What I am stuck on: I can proceed by bounding: $$\left(\sup_{x\in[0,1)} \sum^{M}_{k=-M} |c_k e^{2\pi i kx} | \right) \leq \sum^{M}_{k=-M} |c_k | := C $$ And we would have: $$ K =1+C$$ But $C=C(\epsilon)$ and can grow unboundedly as $\epsilon\rightarrow 0$. So the way my proof is set up is simply not correct. Can anybody tell me what I should be doing instead?

Answer 1

Let ${\displaystyle P(x)=\sum_{k=-M}^{M}c_k e^{2\pi i k x} }$. Then

\begin{align} \frac{1}{N} \sum_{n=1}^N P(x+\xi_n) &= \frac{1}{N} \sum_{n=1}^N \sum_{k=-M}^{M}c_k e^{2\pi i k (x+\xi_n)}\\ &= \sum_{k=-M}^{M} c_k \frac{1}{N} \sum_{n=1}^N e^{2\pi i k (x+\xi_n)}\\ &= \frac{c_0}{N} + \sum_{k\neq 0} c_k e^{2\pi i k x} \frac{1}{N} \sum_{n=1}^N e^{2\pi i k \xi_n}\\ \end{align}

taking the limit as $N\rightarrow \infty$, Weyl's criterion gives $0$.

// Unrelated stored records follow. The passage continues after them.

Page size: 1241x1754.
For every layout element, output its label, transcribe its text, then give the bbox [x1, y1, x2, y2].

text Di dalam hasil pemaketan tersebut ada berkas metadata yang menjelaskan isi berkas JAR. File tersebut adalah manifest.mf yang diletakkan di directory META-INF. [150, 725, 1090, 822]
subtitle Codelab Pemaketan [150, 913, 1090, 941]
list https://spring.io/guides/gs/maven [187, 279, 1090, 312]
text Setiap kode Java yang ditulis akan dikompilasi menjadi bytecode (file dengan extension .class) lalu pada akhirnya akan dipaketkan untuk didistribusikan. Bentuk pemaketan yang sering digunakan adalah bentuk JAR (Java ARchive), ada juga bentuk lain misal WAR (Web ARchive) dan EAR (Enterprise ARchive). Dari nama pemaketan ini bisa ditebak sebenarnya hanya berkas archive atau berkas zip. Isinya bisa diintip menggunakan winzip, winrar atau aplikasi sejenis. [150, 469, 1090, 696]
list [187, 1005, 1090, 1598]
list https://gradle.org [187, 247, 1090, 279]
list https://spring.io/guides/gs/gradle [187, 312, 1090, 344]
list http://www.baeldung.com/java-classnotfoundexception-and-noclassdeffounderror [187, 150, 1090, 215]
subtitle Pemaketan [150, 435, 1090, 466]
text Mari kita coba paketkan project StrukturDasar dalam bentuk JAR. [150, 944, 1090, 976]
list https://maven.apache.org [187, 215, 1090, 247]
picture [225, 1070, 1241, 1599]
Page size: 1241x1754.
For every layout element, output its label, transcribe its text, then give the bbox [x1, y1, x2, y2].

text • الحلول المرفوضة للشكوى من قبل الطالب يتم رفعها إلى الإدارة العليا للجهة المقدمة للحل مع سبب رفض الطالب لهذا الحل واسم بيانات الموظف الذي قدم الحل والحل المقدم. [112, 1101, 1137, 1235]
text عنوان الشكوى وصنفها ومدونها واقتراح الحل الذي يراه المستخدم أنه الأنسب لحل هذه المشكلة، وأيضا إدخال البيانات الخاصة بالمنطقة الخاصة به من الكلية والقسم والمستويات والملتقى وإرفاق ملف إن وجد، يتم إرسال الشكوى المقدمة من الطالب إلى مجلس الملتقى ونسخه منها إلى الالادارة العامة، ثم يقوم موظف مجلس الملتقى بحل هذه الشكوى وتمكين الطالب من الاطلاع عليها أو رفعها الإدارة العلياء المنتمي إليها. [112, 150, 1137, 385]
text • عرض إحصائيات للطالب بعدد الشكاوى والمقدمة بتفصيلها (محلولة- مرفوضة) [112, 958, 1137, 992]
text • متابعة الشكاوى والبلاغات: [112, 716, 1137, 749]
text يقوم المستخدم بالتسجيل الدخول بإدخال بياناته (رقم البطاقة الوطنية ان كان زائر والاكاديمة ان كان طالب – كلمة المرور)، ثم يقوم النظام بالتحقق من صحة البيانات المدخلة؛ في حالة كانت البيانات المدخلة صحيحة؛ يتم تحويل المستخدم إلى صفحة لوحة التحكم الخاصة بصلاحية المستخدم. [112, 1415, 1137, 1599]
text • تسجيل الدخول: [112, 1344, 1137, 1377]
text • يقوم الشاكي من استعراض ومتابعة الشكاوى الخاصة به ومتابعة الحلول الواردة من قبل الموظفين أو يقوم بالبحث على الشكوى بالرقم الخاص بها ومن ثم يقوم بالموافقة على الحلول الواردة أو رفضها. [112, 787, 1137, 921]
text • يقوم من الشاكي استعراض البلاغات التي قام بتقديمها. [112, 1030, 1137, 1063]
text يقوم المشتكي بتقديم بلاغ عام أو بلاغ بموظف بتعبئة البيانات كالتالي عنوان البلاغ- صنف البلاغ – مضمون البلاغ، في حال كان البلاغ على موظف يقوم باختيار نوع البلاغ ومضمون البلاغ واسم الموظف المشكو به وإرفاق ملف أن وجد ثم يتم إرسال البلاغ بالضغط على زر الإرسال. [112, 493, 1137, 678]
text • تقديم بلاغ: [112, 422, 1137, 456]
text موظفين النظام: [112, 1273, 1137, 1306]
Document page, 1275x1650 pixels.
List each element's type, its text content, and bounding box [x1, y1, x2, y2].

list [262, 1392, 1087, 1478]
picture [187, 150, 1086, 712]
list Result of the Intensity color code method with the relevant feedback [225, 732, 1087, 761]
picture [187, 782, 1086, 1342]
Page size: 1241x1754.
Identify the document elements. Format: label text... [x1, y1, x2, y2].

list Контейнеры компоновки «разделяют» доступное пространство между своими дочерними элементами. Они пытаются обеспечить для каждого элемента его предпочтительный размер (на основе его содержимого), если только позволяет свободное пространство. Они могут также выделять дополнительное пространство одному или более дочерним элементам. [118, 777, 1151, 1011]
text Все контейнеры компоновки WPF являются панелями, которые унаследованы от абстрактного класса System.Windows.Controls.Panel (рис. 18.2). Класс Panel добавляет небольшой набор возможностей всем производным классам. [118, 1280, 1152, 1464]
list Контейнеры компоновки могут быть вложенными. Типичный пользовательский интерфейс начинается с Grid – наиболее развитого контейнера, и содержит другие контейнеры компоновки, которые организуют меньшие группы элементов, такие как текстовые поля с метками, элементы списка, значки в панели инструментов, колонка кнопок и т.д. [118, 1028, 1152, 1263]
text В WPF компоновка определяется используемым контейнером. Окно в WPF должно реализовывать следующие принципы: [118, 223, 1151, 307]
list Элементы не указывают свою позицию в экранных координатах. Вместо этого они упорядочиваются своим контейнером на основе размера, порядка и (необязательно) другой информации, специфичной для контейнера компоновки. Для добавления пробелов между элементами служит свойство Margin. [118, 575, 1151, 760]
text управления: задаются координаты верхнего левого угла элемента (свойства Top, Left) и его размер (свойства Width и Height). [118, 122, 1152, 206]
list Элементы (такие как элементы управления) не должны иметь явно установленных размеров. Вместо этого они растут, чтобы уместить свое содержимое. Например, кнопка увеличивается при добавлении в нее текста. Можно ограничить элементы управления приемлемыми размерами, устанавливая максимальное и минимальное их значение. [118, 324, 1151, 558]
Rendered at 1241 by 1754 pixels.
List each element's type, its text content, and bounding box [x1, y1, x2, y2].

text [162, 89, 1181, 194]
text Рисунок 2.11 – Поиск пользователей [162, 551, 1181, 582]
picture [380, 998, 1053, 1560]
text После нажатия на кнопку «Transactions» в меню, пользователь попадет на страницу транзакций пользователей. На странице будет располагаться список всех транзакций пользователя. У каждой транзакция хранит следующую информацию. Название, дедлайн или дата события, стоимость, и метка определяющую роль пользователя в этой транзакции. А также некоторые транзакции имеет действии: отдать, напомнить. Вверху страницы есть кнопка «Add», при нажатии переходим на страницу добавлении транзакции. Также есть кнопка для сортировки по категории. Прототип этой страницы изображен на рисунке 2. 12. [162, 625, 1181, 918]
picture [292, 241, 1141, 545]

Note 1: to show uniformity take absolute value:

\begin{align} \left| \frac{1}{N} \sum_{n=1}^N P(x+\xi_n) \right| &\leq \left| \sum_{k\neq 0} c_k e^{2\pi i k x} \frac{1}{N} \sum_{n=1}^N e^{2\pi i k \xi_n} \right|\\ &\leq \sum_{k\neq 0} \left| c_k e^{2\pi i k x} \right| \left| \frac{1}{N} \sum_{n=1}^N e^{2\pi i k \xi_n} \right|\\ &= \sum_{k\neq 0} \left| c_k \right| \left| \frac{1}{N} \sum_{n=1}^N e^{2\pi i k \xi_n} \right|\\ \end{align} The bound converges to 0, independently of $x$

Note 2: for general $f$ approximate $f$ by its Abel means. Theorem 5.6 states that the Fourier series of a continuous function is uniformly Abel summable to $f$.

Answer 2

It is asked to show that the average of the values $f(x+\xi_n)$ gives a good approximation to the integral $\int_0^1 f(x) dx = 0$, as the number of considered points $x+\xi_n$ (which lie in the interval $[x, x+1)$) increases.

So answer for yourself: Why do these values approximate the integral and why does it get better with a higher number of points? As $\xi_n$ is a random variable, you should calculate an expected value.